In the part of the material that opens with the line containing "Phases statiques" and runs through its end, replace "Attaque" with "Offensive" and reproduce those lines otherwise unchanged, leaving the pictures out of your answer.
####################
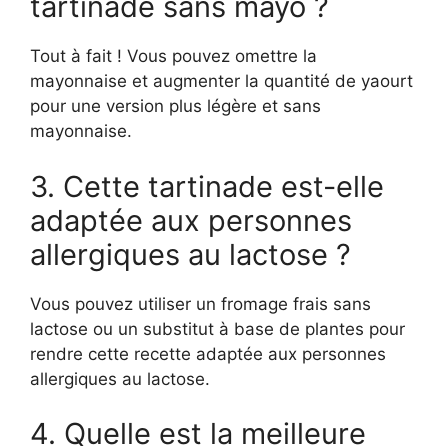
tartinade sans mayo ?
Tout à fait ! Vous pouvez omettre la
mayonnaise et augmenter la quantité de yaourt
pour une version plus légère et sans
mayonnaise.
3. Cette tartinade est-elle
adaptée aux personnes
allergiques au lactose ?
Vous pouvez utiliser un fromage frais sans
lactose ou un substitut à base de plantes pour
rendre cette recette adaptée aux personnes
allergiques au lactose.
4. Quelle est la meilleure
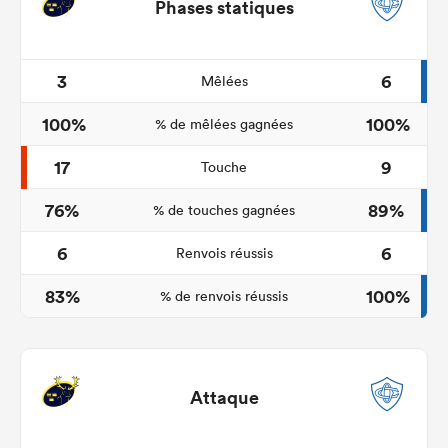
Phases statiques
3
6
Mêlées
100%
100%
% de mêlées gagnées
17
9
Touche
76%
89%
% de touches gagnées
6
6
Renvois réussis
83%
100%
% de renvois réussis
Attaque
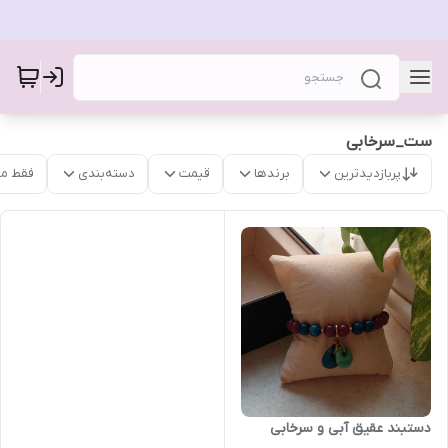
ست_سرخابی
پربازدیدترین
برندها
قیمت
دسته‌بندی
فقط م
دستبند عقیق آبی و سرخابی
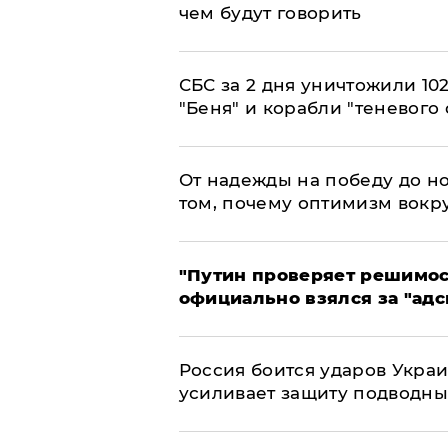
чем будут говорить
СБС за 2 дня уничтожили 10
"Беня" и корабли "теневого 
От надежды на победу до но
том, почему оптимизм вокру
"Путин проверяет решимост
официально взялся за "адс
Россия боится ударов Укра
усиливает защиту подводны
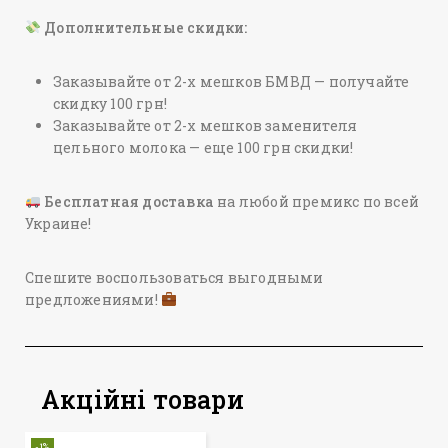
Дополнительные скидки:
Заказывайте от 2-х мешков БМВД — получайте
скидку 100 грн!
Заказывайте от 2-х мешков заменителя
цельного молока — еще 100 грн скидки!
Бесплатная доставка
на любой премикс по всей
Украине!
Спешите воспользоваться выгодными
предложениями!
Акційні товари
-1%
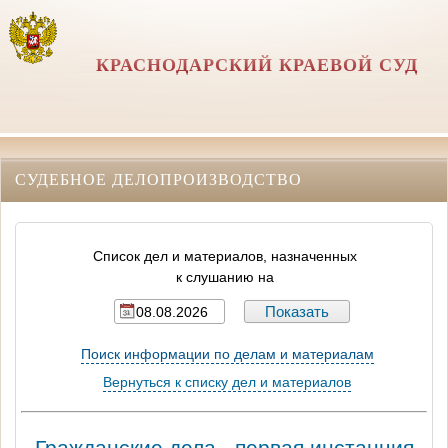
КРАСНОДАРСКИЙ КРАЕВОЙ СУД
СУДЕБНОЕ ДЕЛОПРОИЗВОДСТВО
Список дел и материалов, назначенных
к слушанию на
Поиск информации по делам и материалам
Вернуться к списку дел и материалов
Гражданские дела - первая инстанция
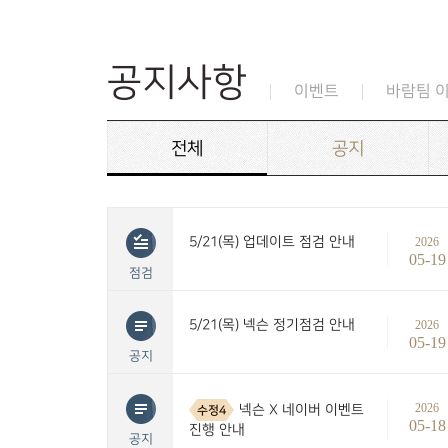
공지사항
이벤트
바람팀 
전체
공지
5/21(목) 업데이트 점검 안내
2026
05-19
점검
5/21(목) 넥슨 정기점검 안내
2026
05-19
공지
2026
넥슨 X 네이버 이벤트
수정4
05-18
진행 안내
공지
####################
Expected output:
Phases statiques
3
6
Mêlées
100%
100%
% de mêlées gagnées
17
9
Touche
76%
89%
% de touches gagnées
6
6
Renvois réussis
83%
100%
% de renvois réussis
Offensive
ست_سرخابی
پربازدیدترین
برندها
قیمت
دسته‌بندی
فقط م
دستبند عقیق آبی و سرخابی
чем будут говорить
СБС за 2 дня уничтожили 10
"Беня" и корабли "теневого 
От надежды на победу до но
том, почему оптимизм вокру
"Путин проверяет решимост
официально взялся за "адс
Россия боится ударов Укра
усиливает защиту подводны
Дополнительные скидки:
Заказывайте от 2-х мешков БМВД — получайте
скидку 100 грн!
Заказывайте от 2-х мешков заменителя
цельного молока — еще 100 грн скидки!
Бесплатная доставка
на любой премикс по всей
Украине!
Спешите воспользоваться выгодными
предложениями!
Акційні товари
-1%
КРАСНОДАРСКИЙ КРАЕВОЙ СУД
СУДЕБНОЕ ДЕЛОПРОИЗВОДСТВО
Список дел и материалов, назначенных
к слушанию на
Поиск информации по делам и материалам
Вернуться к списку дел и материалов
Гражданские дела - первая инстанция
공지사항
이벤트
바람팀 
전체
공지
5/21(목) 업데이트 점검 안내
2026
05-19
점검
5/21(목) 넥슨 정기점검 안내
2026
05-19
공지
2026
넥슨 X 네이버 이벤트
수정4
05-18
진행 안내
공지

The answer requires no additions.